A similar motion was previously blocked amid opposition from some members of the council, who argued that naming the offender harms his family as well. Proponents, meanwhile, believe that introducing the name-and-shame penalty, already adopted in commercial wrongdoing in Saudi Arabia, would be a strong deterrence in sex offences.
The Shura Council is due Wednesday to hold a vote session on the proposal, based on a report from its Security Committee to add the suggested penalty to the anti-harassment legal system, Saudi news portal Sabq reported today.
In recent years, Saudi Arabia has sought to fight sex offences and boost women’s rights as part of drastic reforms in the kingdom championed by Crown Prince Mohammed Bin Salman.
In 2018, Saudi Arabia approved a law criminalising sexual harassment, making the act punishable by up to five years in prison and a maximum fine of SR300,000.

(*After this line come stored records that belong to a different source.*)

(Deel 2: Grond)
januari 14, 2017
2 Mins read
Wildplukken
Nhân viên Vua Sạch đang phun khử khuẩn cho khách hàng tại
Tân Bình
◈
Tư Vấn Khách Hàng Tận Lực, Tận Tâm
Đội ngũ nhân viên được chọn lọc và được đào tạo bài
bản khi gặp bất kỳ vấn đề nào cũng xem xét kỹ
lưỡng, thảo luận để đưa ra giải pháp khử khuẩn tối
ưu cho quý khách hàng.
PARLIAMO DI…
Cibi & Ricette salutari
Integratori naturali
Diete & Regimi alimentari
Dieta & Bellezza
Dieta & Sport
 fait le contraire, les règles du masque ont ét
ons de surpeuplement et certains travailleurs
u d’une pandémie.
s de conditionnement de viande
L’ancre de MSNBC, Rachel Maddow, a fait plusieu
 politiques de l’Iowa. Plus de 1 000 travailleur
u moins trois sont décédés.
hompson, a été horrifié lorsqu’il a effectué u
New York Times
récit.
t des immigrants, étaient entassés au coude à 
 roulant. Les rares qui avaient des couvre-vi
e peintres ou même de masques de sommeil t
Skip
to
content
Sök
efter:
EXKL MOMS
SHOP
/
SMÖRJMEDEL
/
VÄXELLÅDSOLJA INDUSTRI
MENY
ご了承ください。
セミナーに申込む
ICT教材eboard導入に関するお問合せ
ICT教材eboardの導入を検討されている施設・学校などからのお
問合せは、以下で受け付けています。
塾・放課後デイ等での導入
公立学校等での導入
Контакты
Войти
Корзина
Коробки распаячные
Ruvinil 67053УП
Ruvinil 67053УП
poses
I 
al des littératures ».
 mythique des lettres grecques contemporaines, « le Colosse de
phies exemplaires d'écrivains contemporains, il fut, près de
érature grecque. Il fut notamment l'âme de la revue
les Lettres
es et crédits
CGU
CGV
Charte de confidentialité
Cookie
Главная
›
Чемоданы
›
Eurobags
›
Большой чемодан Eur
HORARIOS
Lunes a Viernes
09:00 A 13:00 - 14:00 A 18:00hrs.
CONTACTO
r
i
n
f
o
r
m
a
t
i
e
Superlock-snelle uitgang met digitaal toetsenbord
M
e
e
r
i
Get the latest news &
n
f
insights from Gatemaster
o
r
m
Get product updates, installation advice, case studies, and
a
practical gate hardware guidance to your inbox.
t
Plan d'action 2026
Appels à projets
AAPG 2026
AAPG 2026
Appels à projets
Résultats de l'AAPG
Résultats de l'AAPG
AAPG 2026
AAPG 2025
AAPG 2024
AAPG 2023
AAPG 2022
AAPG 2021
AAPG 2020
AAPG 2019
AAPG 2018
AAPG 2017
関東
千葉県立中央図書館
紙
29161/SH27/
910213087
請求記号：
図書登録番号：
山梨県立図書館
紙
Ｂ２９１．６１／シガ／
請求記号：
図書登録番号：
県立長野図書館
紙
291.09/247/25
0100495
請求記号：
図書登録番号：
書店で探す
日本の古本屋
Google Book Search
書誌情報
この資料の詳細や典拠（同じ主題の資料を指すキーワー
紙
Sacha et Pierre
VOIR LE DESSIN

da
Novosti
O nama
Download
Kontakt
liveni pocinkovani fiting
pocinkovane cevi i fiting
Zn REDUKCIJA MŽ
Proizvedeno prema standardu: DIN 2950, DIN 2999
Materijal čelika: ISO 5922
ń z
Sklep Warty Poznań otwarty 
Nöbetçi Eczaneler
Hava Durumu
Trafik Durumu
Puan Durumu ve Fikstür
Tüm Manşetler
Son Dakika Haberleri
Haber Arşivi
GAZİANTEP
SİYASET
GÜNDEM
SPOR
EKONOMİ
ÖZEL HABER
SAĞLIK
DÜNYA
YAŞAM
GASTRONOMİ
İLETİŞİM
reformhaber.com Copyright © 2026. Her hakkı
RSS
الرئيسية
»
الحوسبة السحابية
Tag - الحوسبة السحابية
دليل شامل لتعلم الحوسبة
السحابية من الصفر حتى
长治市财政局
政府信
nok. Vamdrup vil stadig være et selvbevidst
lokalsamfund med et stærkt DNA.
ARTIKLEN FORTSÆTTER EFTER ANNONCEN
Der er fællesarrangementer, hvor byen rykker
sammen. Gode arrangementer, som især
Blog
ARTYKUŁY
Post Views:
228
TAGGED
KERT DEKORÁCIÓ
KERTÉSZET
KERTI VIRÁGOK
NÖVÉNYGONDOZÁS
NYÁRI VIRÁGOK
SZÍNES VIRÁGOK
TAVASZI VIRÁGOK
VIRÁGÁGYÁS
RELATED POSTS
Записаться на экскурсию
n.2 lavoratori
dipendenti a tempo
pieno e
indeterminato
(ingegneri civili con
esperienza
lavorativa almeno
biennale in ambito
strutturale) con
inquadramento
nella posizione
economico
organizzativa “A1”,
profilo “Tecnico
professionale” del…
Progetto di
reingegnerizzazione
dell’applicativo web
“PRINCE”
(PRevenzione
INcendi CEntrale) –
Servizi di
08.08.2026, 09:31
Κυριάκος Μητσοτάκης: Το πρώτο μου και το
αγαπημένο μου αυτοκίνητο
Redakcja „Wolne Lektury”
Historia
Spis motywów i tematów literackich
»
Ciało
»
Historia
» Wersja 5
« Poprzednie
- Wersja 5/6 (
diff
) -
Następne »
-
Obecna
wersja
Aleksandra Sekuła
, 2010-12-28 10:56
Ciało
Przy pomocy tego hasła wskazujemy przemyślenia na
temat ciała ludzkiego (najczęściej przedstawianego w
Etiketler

“The harassment crime is one of the most heinous acts that causes psychological harms to the victim. Several countries have enacted firm laws to deter harassers,” said Asil Al Jaid, a legal advisor. He told Sabq that there is no religious or legal prohibition for naming to shame such “criminals”.
The state Saudi Human Rights Commission has defined harassment as every verbal expression, deed or motion carrying sexual insinuation made by a person towards another referring to the body and honour or harming modesty in any way including modern technology methods.